Macro cold_iron::mnemonic[]

macro_rules! mnemonic {
    (comment, priority) => { ... };
Expand description

Compile-time reminders of intent

All programming has the notion of bit rot: even if the code remains unmodified, the world moves on and may no longer be able to run a program. Dependencies get updated, compilers are reconfigured, services go offline. Even if everything is exactly as before, diving into a once-familiar codebase can be even more difficult than one never seen before.

Documentation and code comments are the common answer to this. For nanothaumaturgy, though, a simple comment is insufficient. Because intent is such an important component, even for a very well-specified program, compiling something scarcely remembered is unlikely to produce a satisfactory result.

The mnemonic macro attempts to address this by allowing you to leave notes to yourself in the future. Unlike comments, however, these are not ignored by the compiler: they are presented to the user in sequence by cargo to ensure one is visualising the correct concepts during compilation.

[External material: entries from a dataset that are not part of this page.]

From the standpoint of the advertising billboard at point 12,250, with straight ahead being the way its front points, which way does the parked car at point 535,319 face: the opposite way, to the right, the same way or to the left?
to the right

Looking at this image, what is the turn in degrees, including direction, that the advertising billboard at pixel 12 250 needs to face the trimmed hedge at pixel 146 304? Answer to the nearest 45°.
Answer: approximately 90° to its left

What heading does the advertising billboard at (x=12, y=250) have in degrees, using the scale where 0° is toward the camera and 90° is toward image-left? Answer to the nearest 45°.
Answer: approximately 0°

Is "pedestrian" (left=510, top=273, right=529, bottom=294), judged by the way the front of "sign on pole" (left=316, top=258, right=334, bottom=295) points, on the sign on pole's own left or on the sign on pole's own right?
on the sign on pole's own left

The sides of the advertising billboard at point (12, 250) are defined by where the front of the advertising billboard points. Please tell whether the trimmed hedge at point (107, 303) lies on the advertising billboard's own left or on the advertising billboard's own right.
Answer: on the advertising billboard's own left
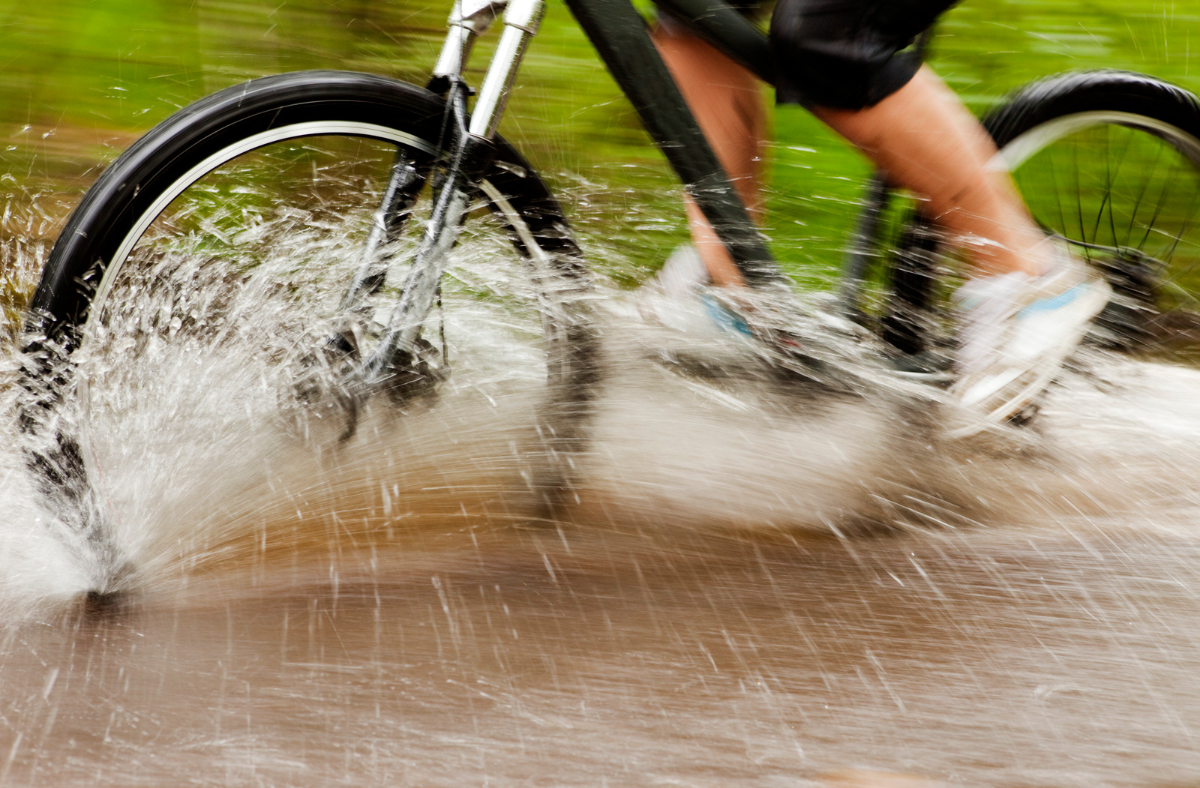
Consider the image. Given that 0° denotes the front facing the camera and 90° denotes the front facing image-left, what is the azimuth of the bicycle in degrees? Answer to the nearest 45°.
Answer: approximately 45°
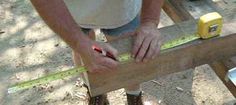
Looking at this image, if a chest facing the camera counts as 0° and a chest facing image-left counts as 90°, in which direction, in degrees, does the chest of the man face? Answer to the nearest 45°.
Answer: approximately 0°

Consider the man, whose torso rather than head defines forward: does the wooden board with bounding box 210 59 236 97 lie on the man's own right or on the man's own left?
on the man's own left
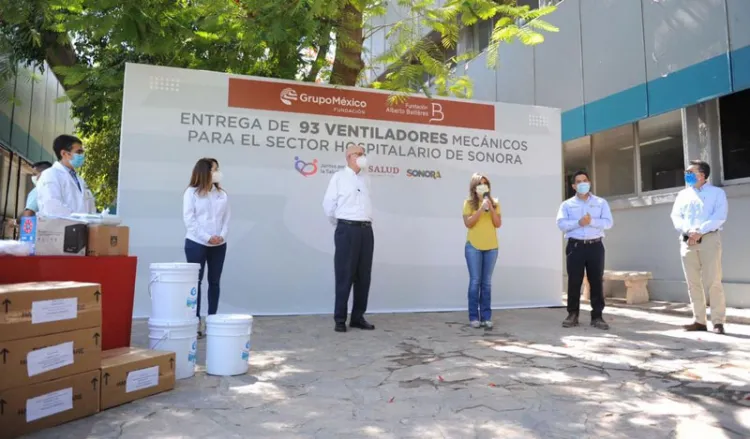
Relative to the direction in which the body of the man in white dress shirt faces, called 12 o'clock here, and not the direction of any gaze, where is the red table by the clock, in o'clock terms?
The red table is roughly at 3 o'clock from the man in white dress shirt.

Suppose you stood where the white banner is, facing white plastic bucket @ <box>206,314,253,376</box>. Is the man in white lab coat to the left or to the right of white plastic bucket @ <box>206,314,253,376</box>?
right

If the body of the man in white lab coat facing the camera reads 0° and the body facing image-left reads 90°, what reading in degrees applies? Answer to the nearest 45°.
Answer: approximately 315°

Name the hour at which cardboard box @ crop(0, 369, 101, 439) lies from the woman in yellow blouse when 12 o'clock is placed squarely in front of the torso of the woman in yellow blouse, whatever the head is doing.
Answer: The cardboard box is roughly at 1 o'clock from the woman in yellow blouse.

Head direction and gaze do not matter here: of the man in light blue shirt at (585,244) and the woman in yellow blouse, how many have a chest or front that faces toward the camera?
2

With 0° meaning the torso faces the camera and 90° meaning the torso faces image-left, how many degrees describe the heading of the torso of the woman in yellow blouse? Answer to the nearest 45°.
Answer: approximately 0°

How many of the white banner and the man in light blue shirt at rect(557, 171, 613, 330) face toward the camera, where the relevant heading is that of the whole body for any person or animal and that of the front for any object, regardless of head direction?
2

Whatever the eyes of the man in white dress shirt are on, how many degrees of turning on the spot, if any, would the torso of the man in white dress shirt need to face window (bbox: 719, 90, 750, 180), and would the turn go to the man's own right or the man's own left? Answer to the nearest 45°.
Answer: approximately 45° to the man's own left
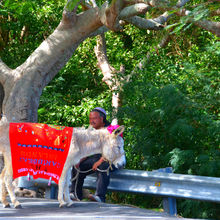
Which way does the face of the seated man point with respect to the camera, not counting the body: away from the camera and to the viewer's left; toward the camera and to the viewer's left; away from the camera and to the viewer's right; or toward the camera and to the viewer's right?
toward the camera and to the viewer's left

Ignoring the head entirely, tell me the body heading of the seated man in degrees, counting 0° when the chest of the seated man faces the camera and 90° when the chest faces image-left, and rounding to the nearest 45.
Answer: approximately 45°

The style and quantity of mnemonics is a personal choice, though large software houses often conform to a standard. The guides from Gensokyo are an excellent starting place to prepare your own style or start a new one.

A note on rest

Because concentration is such a fundamental component of nanothaumaturgy, it is nearly impossible to successfully build a project while exhausted. A large invocation could take several minutes to complete, and during that time one’s attention cannot wander. A distracted Thaum will produce incantations that are less performant, nonfunctional, or possibly even downright dangerous.

Many find breathing exercises or yoga to be helpful in this regard. Indeed, many of the ritual witches of yore used were less about the Shape of magic and more about centring oneself. Every Thaum must find their own techniques to produce a successful incantation. As with mnemonics, the Gensokyo guide provides many tried-and-true techniques for increasing compilation success.